Long-haul Airbus A350 and A380 passengers jets will soon come equipped with ejectable black boxes that can float, making them easier to find in an air crash at sea, aviation sources said Monday.
"At the end of last year Airbus got the green light from EASA (European Air Security Agency) to work on the necessary modifications to its planes in order to install these new black boxes in the rear of the planes," one of the sources told AFP.
An EASA spokesman confirmed that the agency was working on changing the necessary certification to allow Airbus to equip its planes with the new flight data and cockpit voice recorders.
"The change is generally quick," the spokesman added.
The technology, which has already been approved for military aircraft, has not been used in civil aviation because up until a few years ago air accidents have mainly happened during take-off or landing. Black boxes are generally found easily on land.
But in recent years passenger jets have crashed into the ocean raising the need for new technology to help find the black boxes.
These recorders are critical in air crash investigations as they provide information on how the planes were operating and the conversations of the pilots. Investigators say they help explain 90 percent of crashes.
In 2009 an Air France jet travelling from Rio to Paris with 228 people on board went down in the Atlantic and the search for the black boxes at the bottom of the ocean took nearly two years.
In March last year a Malaysia Airlines disappeared over the Indian Ocean and its black boxes have still not be found.
Then last month an AirAsia plane crashed into the Java Sea and so far divers have found the flight data recorder but not yet the cockpit recorder.

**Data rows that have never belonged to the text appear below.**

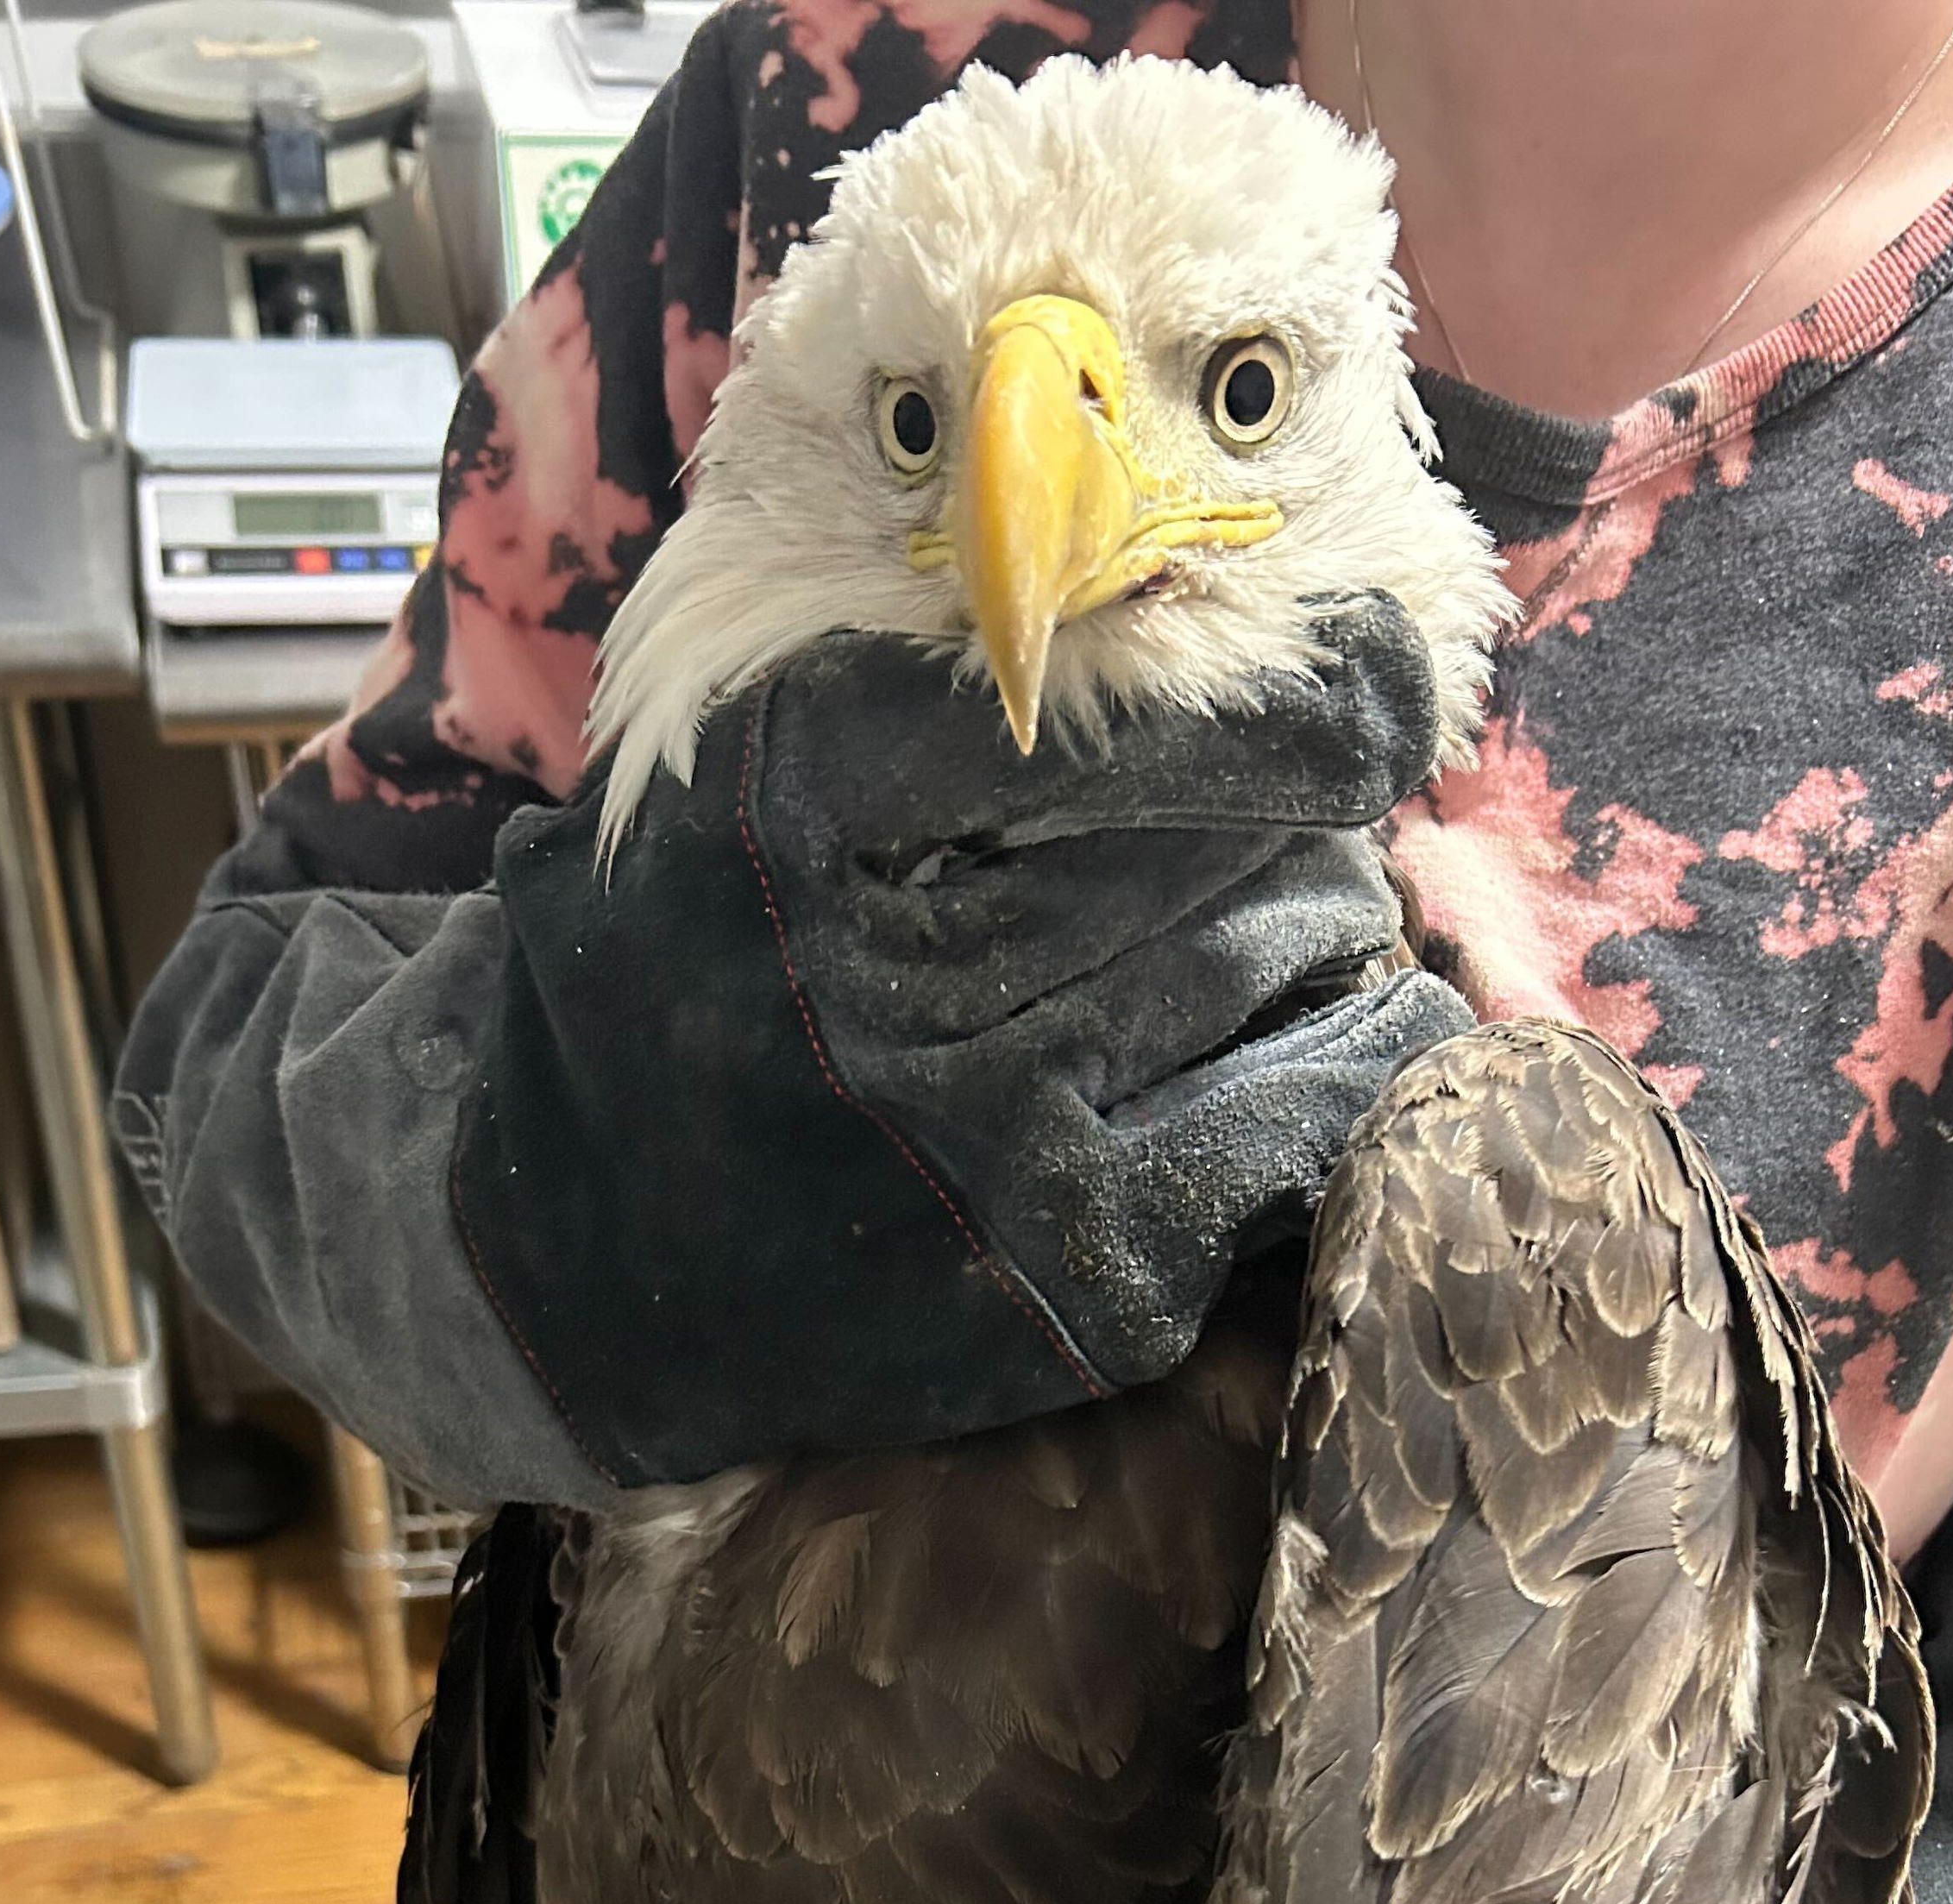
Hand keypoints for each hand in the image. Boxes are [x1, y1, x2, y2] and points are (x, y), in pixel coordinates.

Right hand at [455, 595, 1468, 1486]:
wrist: (567, 1265)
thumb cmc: (680, 974)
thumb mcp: (721, 763)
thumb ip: (898, 654)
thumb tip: (1172, 570)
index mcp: (796, 801)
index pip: (1127, 702)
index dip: (1298, 690)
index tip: (1385, 674)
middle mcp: (897, 978)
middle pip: (1229, 827)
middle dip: (1307, 801)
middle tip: (1322, 798)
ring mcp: (997, 1148)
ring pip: (1283, 962)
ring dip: (1331, 922)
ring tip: (1312, 912)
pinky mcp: (1077, 1284)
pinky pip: (1303, 1127)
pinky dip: (1358, 1063)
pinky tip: (1357, 1031)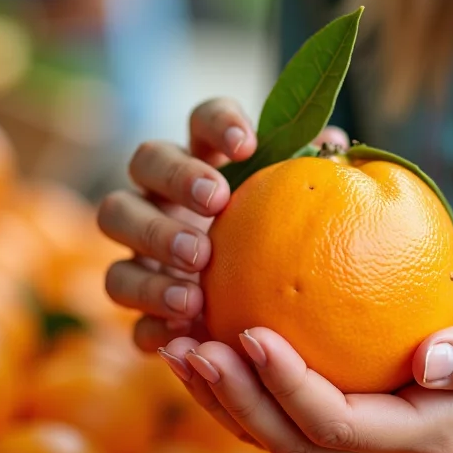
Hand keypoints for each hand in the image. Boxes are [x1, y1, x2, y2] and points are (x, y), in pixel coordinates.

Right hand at [98, 97, 346, 350]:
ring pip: (115, 221)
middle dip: (176, 178)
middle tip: (215, 205)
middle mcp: (163, 194)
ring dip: (153, 244)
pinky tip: (184, 332)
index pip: (202, 121)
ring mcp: (140, 245)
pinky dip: (150, 319)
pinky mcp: (138, 303)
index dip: (219, 123)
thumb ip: (309, 182)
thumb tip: (337, 143)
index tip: (248, 144)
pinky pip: (126, 306)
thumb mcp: (297, 216)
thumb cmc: (284, 251)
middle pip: (145, 159)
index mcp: (208, 162)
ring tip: (195, 277)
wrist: (257, 323)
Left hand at [158, 265, 452, 452]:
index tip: (250, 331)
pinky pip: (277, 402)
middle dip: (234, 399)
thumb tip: (428, 362)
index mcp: (425, 434)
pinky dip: (235, 376)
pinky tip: (202, 331)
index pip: (339, 424)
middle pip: (292, 441)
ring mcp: (362, 431)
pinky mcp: (344, 405)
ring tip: (174, 343)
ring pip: (273, 431)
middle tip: (188, 344)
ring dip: (219, 393)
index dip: (288, 387)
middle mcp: (385, 446)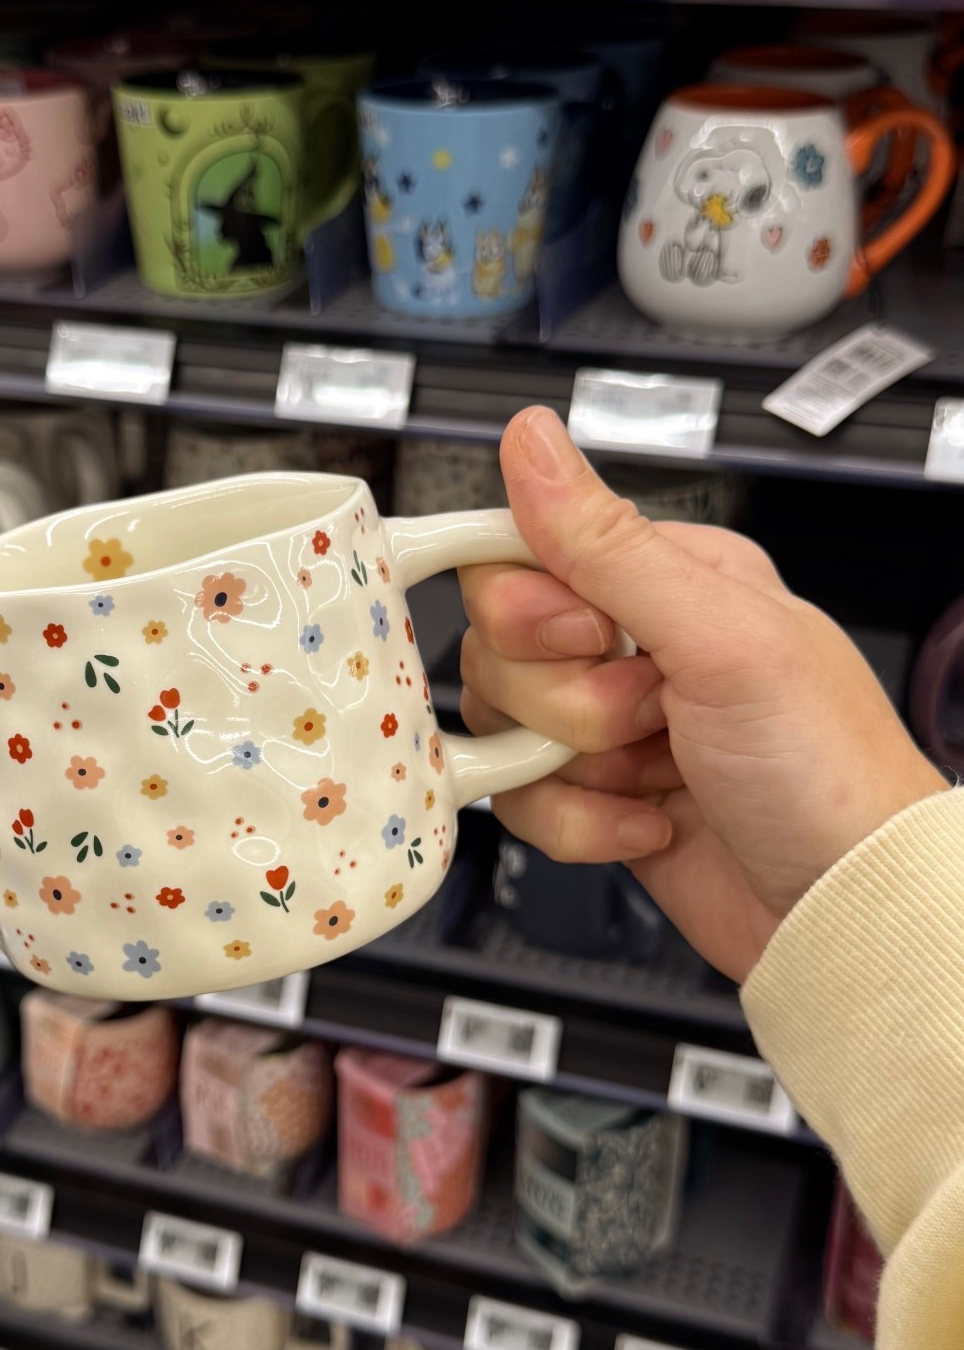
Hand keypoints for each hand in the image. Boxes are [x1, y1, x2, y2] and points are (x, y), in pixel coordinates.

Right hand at [458, 407, 945, 981]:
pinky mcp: (596, 799)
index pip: (526, 554)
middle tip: (646, 715)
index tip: (580, 637)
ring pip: (505, 729)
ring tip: (656, 772)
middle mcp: (635, 645)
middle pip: (503, 649)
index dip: (529, 606)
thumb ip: (609, 543)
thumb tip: (532, 440)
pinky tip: (648, 821)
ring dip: (575, 766)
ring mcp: (612, 727)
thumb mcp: (721, 635)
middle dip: (566, 700)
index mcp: (670, 577)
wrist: (846, 909)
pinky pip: (523, 804)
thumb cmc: (826, 769)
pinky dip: (579, 823)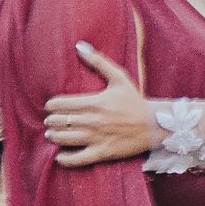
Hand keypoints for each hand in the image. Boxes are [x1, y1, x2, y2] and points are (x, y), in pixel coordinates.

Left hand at [44, 44, 157, 165]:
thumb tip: (79, 45)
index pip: (62, 104)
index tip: (51, 106)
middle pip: (60, 122)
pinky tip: (59, 156)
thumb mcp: (118, 77)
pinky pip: (78, 159)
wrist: (154, 124)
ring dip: (54, 136)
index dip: (51, 105)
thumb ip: (98, 61)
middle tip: (50, 120)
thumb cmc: (134, 100)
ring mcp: (97, 138)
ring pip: (65, 139)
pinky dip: (65, 159)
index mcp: (94, 102)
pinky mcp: (102, 152)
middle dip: (51, 121)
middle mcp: (93, 121)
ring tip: (51, 134)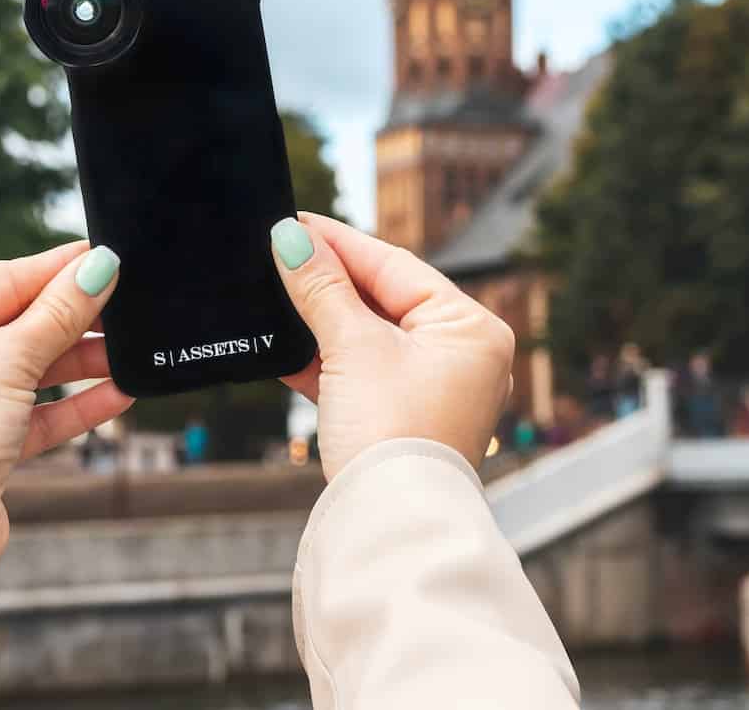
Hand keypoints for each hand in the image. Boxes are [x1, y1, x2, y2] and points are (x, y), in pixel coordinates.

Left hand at [0, 241, 131, 620]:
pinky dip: (76, 404)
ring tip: (130, 352)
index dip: (57, 270)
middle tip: (127, 303)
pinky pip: (39, 413)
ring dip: (82, 363)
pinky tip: (118, 393)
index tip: (106, 256)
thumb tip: (97, 267)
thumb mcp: (8, 361)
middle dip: (74, 318)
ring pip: (34, 369)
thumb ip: (58, 314)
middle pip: (19, 323)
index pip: (1, 281)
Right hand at [270, 213, 512, 479]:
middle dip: (328, 283)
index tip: (294, 223)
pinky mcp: (404, 420)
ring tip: (277, 297)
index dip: (339, 242)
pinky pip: (362, 374)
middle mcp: (463, 356)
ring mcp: (436, 390)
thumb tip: (290, 240)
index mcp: (471, 328)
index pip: (395, 266)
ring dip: (321, 323)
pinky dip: (326, 363)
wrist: (389, 524)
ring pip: (369, 338)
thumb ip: (320, 289)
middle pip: (383, 299)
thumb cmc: (392, 434)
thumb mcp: (351, 348)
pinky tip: (285, 350)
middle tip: (280, 254)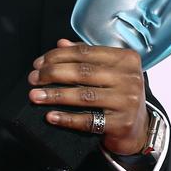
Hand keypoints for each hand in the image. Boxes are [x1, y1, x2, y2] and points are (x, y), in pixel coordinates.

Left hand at [27, 38, 147, 155]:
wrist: (138, 128)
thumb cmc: (118, 94)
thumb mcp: (108, 71)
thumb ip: (86, 56)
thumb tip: (61, 43)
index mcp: (126, 59)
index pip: (85, 52)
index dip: (57, 56)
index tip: (38, 63)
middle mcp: (130, 78)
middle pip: (82, 72)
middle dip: (52, 74)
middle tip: (33, 79)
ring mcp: (127, 101)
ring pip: (84, 95)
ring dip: (55, 95)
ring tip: (34, 96)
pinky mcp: (122, 123)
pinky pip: (89, 120)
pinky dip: (67, 118)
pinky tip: (50, 116)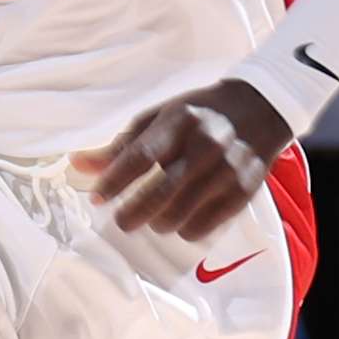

"The idea is to modify the black boxes so that each one records the flight details and (cockpit) conversations. One would be ejectable, the other not," a source close to Airbus explained to AFP.
An ejectable black box would be equipped with an airbag system so it could float on the surface of the water in the event of a crash at sea. It would also help to indicate the exact point of impact at the time of the crash and to find the wreckage.
The Toulouse-based aircraft maker plans to install the ejectable black boxes first on its long-haul A350 and A380 jets since they are used in flights over oceans.
The International Civil Aviation Organization is set to vote next month on a recommendation of one its working groups to equip commercial airliners with the technology.
ICAO spokesman Anthony Philbin said: "We will certainly be supportive of its efforts to improve the ability of its aircraft to be located in distress situations" as long as the new systems meet or exceed its standards.
- Other solutions -
For its part, Boeing, Airbus's main rival, said that while it supports industry efforts to improve the ability to find aircraft and recorders, more research is needed into ejectable recorders.
"Deployable recorders as a means of quicker recorder recovery needs further study, particularly with regard to mitigating unintended consequences," said a Boeing spokesman.
"It's worth noting that several improvements to increase the likelihood of finding an airplane or recovering a data recorder more quickly have recently been implemented or are planned in the near future," added the spokesman.
Since the 2009 crash of an Air France jet travelling from Rio to Paris black boxes have upgraded to be able to send an underwater location signal for 90 days instead of the previous 30 days, although airlines are not under any obligation to install the new recorders.
The ICAO is also set to endorse next month requiring commercial aircraft to automatically report their position every 15 minutes, up from the current 30 requirement minutes, and every minute in case the aircraft veers from its flight plan.
Modern commercial airliners already send data during flight via satellite regarding performance of the aircraft to improve maintenance on the ground, so the changes are not difficult to implement.
Some airlines have moved forward on their own in this regard. Air France has it airliners report their location every 10 minutes and every minute in case any anomalies.